-- BUTIR TUGAS 1 --
Ganti "gaya hidup" menjadi "pola hidup" pada bagian artikel tentang spiritualitas generasi milenial dari "Beragama atau berkeyakinan" sampai "Dahlan, Jum’at (14/7/2023)", lalu tuliskan kembali bagian itu.

Generasi Milenial Enggak Beragama, Sekum Muhammadiyah Beberkan Faktanya

oleh -1918 Dilihat
oleh
Abdul Mu'ti Sekretaris Jenderal Muhammadiyah (Foto: IG Abdul Mu'ti)

SPARTANEWS – Tidak beragama dalam trend generasi milenial sekarang meningkat, mereka hidup diera yang serba instan dan mengandalkan logika semata, teknologi yang serba canggih.

Beragama atau berkeyakinan bukan semata pilihan privasi individu, tapi sudah menjadi bagian dari gaya hidup (lifestyle). Berbeda dengan dulu, orang memeluk suatu agama sebagai pilihan sosial yang membanggakan. Apalagi memeluk suatu agama selalu dikaitkan dengan struktur sosial, khususnya relasi ekonomi-politik.

Sekretaris Umum PP Muhammadiyah Abdul Mu’ti mengatakan “Dalam konteks spiritual, budaya dan ekonomi generasi ini memiliki distinksi dengan generasi yang lain. Dalam sisi spiritualitas”

Lebih lanjut dikatakan jelas “generasi ini memiliki karakteristik dan tingkat spiritualitas dari generasi sebelumnya. Lebih-lebih dengan generasi baby boomer.” Jelas Mu’ti dalam sebuah pengajian umum dengan tema “Islam dan Spiritualitas Generasi Z: Tantangan dan Strategi bagi PTMA” yang diselenggarakan Universitas Ahmad Dahlan, Jum’at (14/7/2023)

“Generasi Z atau milenial ini memang memiliki spiritualitas yang memang lebih rendah dibandingkan dengan generasi sebelumnya.” Ungkapnya.

Merujuk sumber-sumber penelitian, Guru Besar Pendidikan Islam menjelaskan bahwa terdapat beberapa indikator untuk mengukur rendahnya spiritualitas generasi ini. Pertama, pandangan mereka tentang makna agama bagi kehidupan. Mereka menganggap agama tidak terlalu diperlukan dalam kehidupannya.

“Generasi ini tidak merasa agama itu perlu, agama itu penting. Bahkan yang menarik ketika kita berbicara tentang agama pada generasi milenial ini, sesuai dengan karakteristik mereka yang easy going yang cenderung bebas, dan mendapatkan sesuatu secara mudah, kelompok ini cenderung memaknai spiritualitas sebagai ketenangan batin. Namun tidak berarti dia harus terikat dengan agama-agama tertentu.” Ungkapnya.

-- BAHAN YANG DITAMPILKAN --

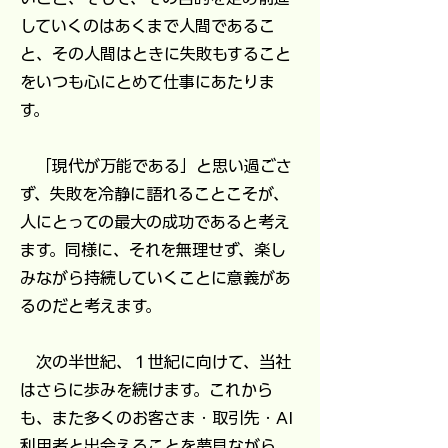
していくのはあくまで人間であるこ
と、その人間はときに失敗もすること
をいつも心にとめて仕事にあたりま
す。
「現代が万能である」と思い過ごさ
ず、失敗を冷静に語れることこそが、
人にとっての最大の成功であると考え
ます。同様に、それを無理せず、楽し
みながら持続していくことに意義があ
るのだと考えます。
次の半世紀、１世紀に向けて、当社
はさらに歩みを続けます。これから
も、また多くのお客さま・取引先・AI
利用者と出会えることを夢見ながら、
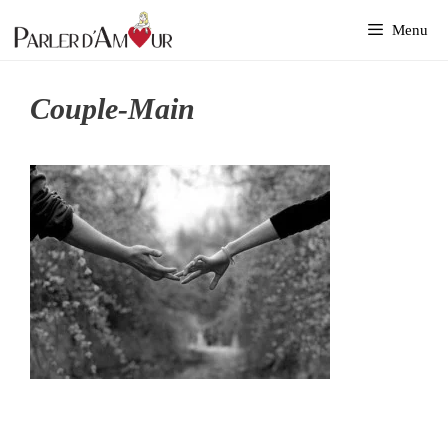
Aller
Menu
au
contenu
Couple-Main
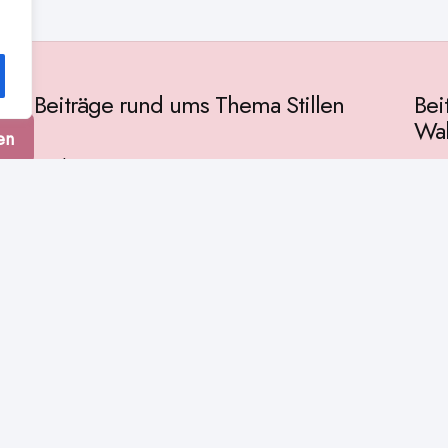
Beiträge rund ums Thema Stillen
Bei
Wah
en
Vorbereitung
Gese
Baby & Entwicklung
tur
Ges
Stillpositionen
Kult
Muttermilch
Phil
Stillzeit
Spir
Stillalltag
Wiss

...

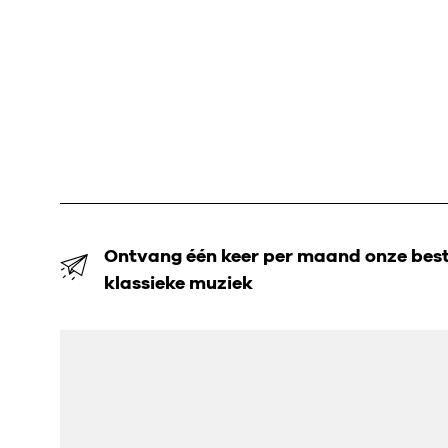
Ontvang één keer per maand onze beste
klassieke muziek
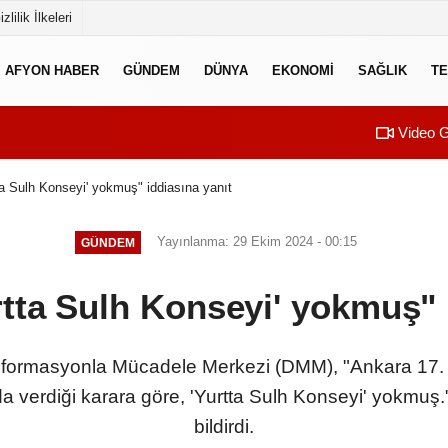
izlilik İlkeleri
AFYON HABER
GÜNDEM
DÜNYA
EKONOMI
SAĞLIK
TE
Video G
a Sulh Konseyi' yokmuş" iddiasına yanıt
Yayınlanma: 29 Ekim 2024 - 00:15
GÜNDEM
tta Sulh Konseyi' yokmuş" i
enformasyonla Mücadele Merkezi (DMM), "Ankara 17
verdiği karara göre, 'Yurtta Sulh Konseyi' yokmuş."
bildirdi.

-- BUTIR TUGAS 2 --
Salin kata demi kata baris-baris dalam entri dari baris yang memuat "していくのはあくまで人間であるこ" sampai baris yang memuat "Couple-Main", termasuk kedua baris itu, tanpa menyertakan gambar.

-- JAWABAN 1 --
Beragama atau berkeyakinan bukan semata pilihan privasi individu, tapi sudah menjadi bagian dari pola hidup (lifestyle). Berbeda dengan dulu, orang memeluk suatu agama sebagai pilihan sosial yang membanggakan. Apalagi memeluk suatu agama selalu dikaitkan dengan struktur sosial, khususnya relasi ekonomi-politik.

Sekretaris Umum PP Muhammadiyah Abdul Mu’ti mengatakan “Dalam konteks spiritual, budaya dan ekonomi generasi ini memiliki distinksi dengan generasi yang lain. Dalam sisi spiritualitas”

Lebih lanjut dikatakan jelas “generasi ini memiliki karakteristik dan tingkat spiritualitas dari generasi sebelumnya. Lebih-lebih dengan generasi baby boomer.” Jelas Mu’ti dalam sebuah pengajian umum dengan tema “Islam dan Spiritualitas Generasi Z: Tantangan dan Strategi bagi PTMA” yang diselenggarakan Universitas Ahmad Dahlan, Jum’at (14/7/2023)

-- JAWABAN 2 --
していくのはあくまで人間であるこ
と、その人間はときに失敗もすること
をいつも心にとめて仕事にあたりま
す。
「現代が万能である」と思い過ごさ
ず、失敗を冷静に語れることこそが、
人にとっての最大の成功であると考え
ます。同様に、それを無理せず、楽し
みながら持続していくことに意義があ
るのだと考えます。
次の半世紀、１世紀に向けて、当社
はさらに歩みを続けます。これから
も、また多くのお客さま・取引先・AI
利用者と出会えることを夢見ながら、
Aller
Menu
au
contenu
Couple-Main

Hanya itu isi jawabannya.